## COMPITI DA SVOLGERE
1. Ricopia alla lettera il passo del testo sulle stufe a legna che va da "Per quanto riguarda le" fino a "0,2 g/GJ prodotti." compreso.
2. Scrivi il seguito del testo sulle stufe a legna e le emissioni di particolato, partendo subito dopo la sua ultima frase.

## TESTO IN ESAME
● ● ●
Le stufe a legna possono considerarsi nemiche dell’ambiente?
No. Come in ogni settore le emissioni in questo caso dipendono dal tipo di combustibile e dalle teconolgie utilizzate. Oggi esistotno dispositivi, anche nel caso della produzione della legna che consentono di abattere di molto le emissioni di particolato. Le stime nazionali spesso mettono questo settore come una delle principali fonti di emissioni di particolato, ad esempio per l’area padana. Studi di settore però dimostrano come negli ultimi anni, grazie al calo dei consumi ma soprattutto grazie all’uso di moderne tecnologie tale apporto si sia notevolente ridotto. Altro fattore da tenere in considerazione è anche la tossicità dele emissioni prodotte che, rispetto a combustibili di altro tipo (ad esempio l’olio combustibile o il carbone) è notevolmente ridotto con l’utilizzo della legna. Inoltre nel caso dell’utilizzo della legna in stufe che rispondono ai requisiti attuali di efficienza nella combustione e all’utilizzo di combustibile di qualità, questo fattore viene ulteriromente ridotto. Come in altri settori, anche in questo occorre sviluppare una consapevolezza diffusa su quali stufe oggi occorre impiegare e come utilizzarle al meglio per ridurre le emissioni anche da questo comparto.
In termini di produzione di polveri sottili, inquina di più una stufa o il metano?
Per quanto riguarda le emissioni di particolato, il combustibile utilizzato per gli impianti di riscaldamento è una componente determinante, e in questo caso l’utilizzo della legna contibuisce in maniera maggiore rispetto al metano alle emissioni di particolato, ma ci sono differenze in funzione della tipologia di stufa utilizzata. Riprendendo quanto riportato nei lavori fatti dal Ministero dell’ambiente riguardo le fonti di emissione di particolato dagli impianti di riscaldamento la situazione è la seguente. Per quanto riguarda il PM10 si passa da 800 g/GJ prodotto per i camini aperti o le stufe tradizionali a legna, riducendosi a 76 g/GJ per le stufe automatiche a pellets o cippato fino ad azzerarsi per gli impianti alimentati a metano che presentano un fattore di emissione del particolato di soli 0,2 g/GJ prodotti.
● ● ●
## VOCI FORNITE

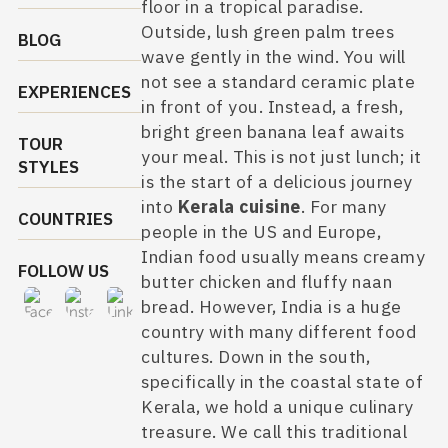
floor in a tropical paradise.
Outside, lush green palm trees
BLOG
wave gently in the wind. You will
not see a standard ceramic plate
EXPERIENCES
in front of you. Instead, a fresh,
bright green banana leaf awaits
TOUR
your meal. This is not just lunch; it
STYLES
is the start of a delicious journey
into
Kerala cuisine
. For many
COUNTRIES
people in the US and Europe,
Indian food usually means creamy
FOLLOW US
butter chicken and fluffy naan
bread. However, India is a huge
country with many different food
cultures. Down in the south,
specifically in the coastal state of
Kerala, we hold a unique culinary
treasure. We call this traditional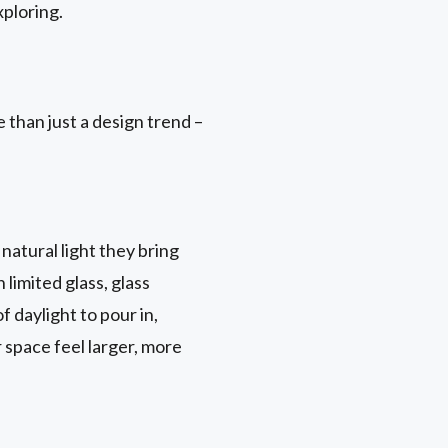
ploring.
 than just a design trend –
natural light they bring
 limited glass, glass
 daylight to pour in,
r space feel larger, more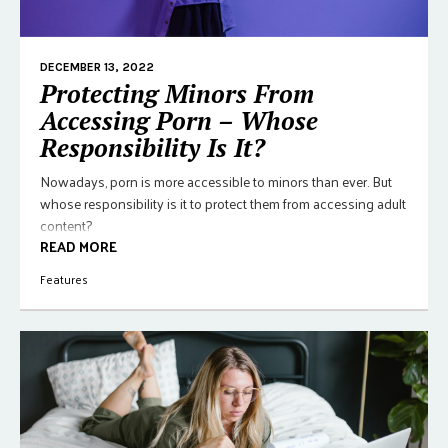
DECEMBER 13, 2022
Protecting Minors From
Accessing Porn – Whose
Responsibility Is It?
Nowadays, porn is more accessible to minors than ever. But
whose responsibility is it to protect them from accessing adult
content?
READ MORE
Features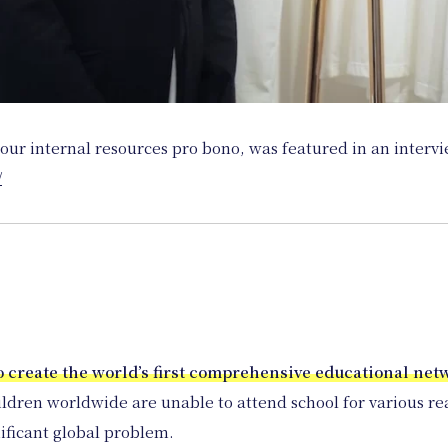
our internal resources pro bono, was featured in an interv
/
o create the world’s first comprehensive educational net
ildren worldwide are unable to attend school for various reas
gnificant global problem.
● ● ●
## SOLUZIONI DELL'ESERCIZIO
1.
Per quanto riguarda le emissioni di particolato, il combustibile utilizzato per gli impianti di riscaldamento è una componente determinante, e in questo caso l’utilizzo della legna contibuisce in maniera maggiore rispetto al metano alle emissioni di particolato, ma ci sono differenze in funzione della tipologia di stufa utilizzata. Riprendendo quanto riportato nei lavori fatti dal Ministero dell’ambiente riguardo le fonti di emissione di particolato dagli impianti di riscaldamento la situazione è la seguente. Per quanto riguarda il PM10 si passa da 800 g/GJ prodotto per i camini aperti o le stufe tradizionali a legna, riducendosi a 76 g/GJ per le stufe automatiche a pellets o cippato fino ad azzerarsi per gli impianti alimentati a metano che presentano un fattore di emissione del particolato di soli 0,2 g/GJ prodotti.

2.
Qual è il modo più ecologico per riscaldarsi? E quale quello che fa meno male alla nostra salute?
Bisogna anche in questo settore ridurre la dipendenza dai combustibili fossili maggiormente inquinanti, puntando su fonti energetiche rinnovabili e investire nella riqualificazione energetica degli edifici per ridurne i consumi e migliorarne l’efficienza e l’isolamento termico, garantendo così una riduzione nelle emissioni dagli impianti di riscaldamento domestici. Su questo è necessaria la sostituzione dei vecchi impianti con dispositivi efficienti e sistemi, quali il teleriscaldamento, che consentono di abbattere di molto le emissioni di inquinanti in atmosfera.
Primi obiettivi puntuali da porre a questo riguardo potrebbero essere: divieto di uso di combustibili fossili, con esclusione del metano, nel riscaldamento degli edifici. Obbligo di applicazione della contabilizzazione di calore nei condomini in tutta Italia. Obiettivo del 3% all’anno sulla riqualificazione degli edifici pubblici e privati per attuare il piano europeo per ammodernare o ricostruire l’intero patrimonio edilizio entro 30 anni.